— TEXT PROVIDED —
Methyl dehydroabietate
- Names: Preferred IUPAC name Methyl (4β)-abieta-9(11),8(14),12-trien-18-oate

Identifiers
- CAS Number: 1235-74-1;
- 3D model (JSmol): Interactive image;
- ChEBI: CHEBI:228313;
- ChEMBL: ChEMBL12798;
- ChemSpider: 13919;
- PubChem CID: 14697;
- UNII: 4P47O55S2W;
- CompTox Dashboard (EPA): DTXSID10880714 ;

Properties
- Chemical formula: C_{21}H_{30}O_{2}
- Molar mass: 314.46 g/mol
- Appearance: White to off-white solid
- Density: 1.017 g/cm^{3}
- Boiling point: 390.2 °C (734.4 °F; 663.3 K) at 760 mmHg
- Solubility in water: Practically insoluble in water; soluble in organic solvents
- Hazards: Occupational safety and health (OHS/OSH):
- Main hazards: Not extensively studied; handle with care
- Pictograms: GHS07: Exclamation mark
- Signal word: Warning
- Hazard statements: H302, H315, H319, H335
- Precautionary statements: P261, P305+P351+P338
- Flash point: 184.3°C
- Autoignition temperature: Not available

= Methyl dehydroabietate =

Methyl dehydroabietate is a methyl ester derivative of dehydroabietic acid. It is a natural product that is encountered in resin acid found in coniferous trees. It has a tricyclic diterpenoid structure and can be used in the total synthesis of some chemical derivatives.

— REQUIRED ACTIONS —
A. Condense the paragraph of the methyl dehydroabietate text that begins "Methyl dehydroabietate is a methyl ester" into a short bulleted list that keeps its main facts.
B. Reproduce the passage of the methyl dehydroabietate text starting at "Methyl dehydroabietate is" and ending at "some chemical derivatives.".
The lines that follow come from a source separate from the methyl dehydroabietate text.

— RECORDS PROVIDED —
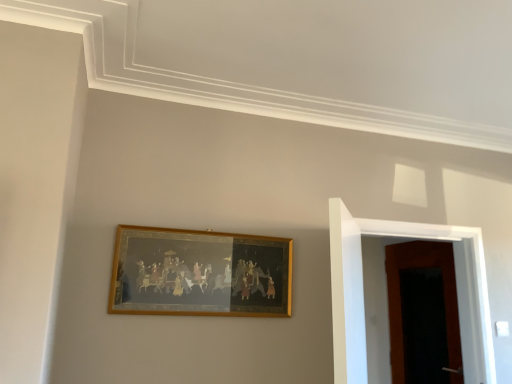
At what (x,y) coordinates should I click in order to perform the action: click on wooden door at right, positioned as the first door in back-to-front order. Please return your answer as a coordinate pair (x, y). Image resolution: width=512 pixels, height=384 pixels. Looking at the image, I should click on (423, 313).

Where is `gold-framed painting at center`? gold-framed painting at center is located at coordinates (200, 273).

What is the approximate width of wooden door at right, which is the second door in back-to-front order?

7.96 inches.

What do you see at coordinates (362, 291) in the screenshot? I see `wooden door at right, which appears as the first door when viewed from the front` at bounding box center [362, 291].

The image size is (512, 384). Identify the location of wooden door at right, positioned as the first door in back-to-front order. (423, 313).

Which is more distant, (450, 225) or (131, 288)?

The point (450, 225) is more distant.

— SOLUTIONS BELOW —
A.
- A methyl ester derivative of dehydroabietic acid
- A natural product found in resin acid from coniferous trees
- Has a tricyclic diterpenoid structure
- Can be used in the total synthesis of some chemical derivatives

B.
Methyl dehydroabietate is a methyl ester derivative of dehydroabietic acid. It is a natural product that is encountered in resin acid found in coniferous trees. It has a tricyclic diterpenoid structure and can be used in the total synthesis of some chemical derivatives.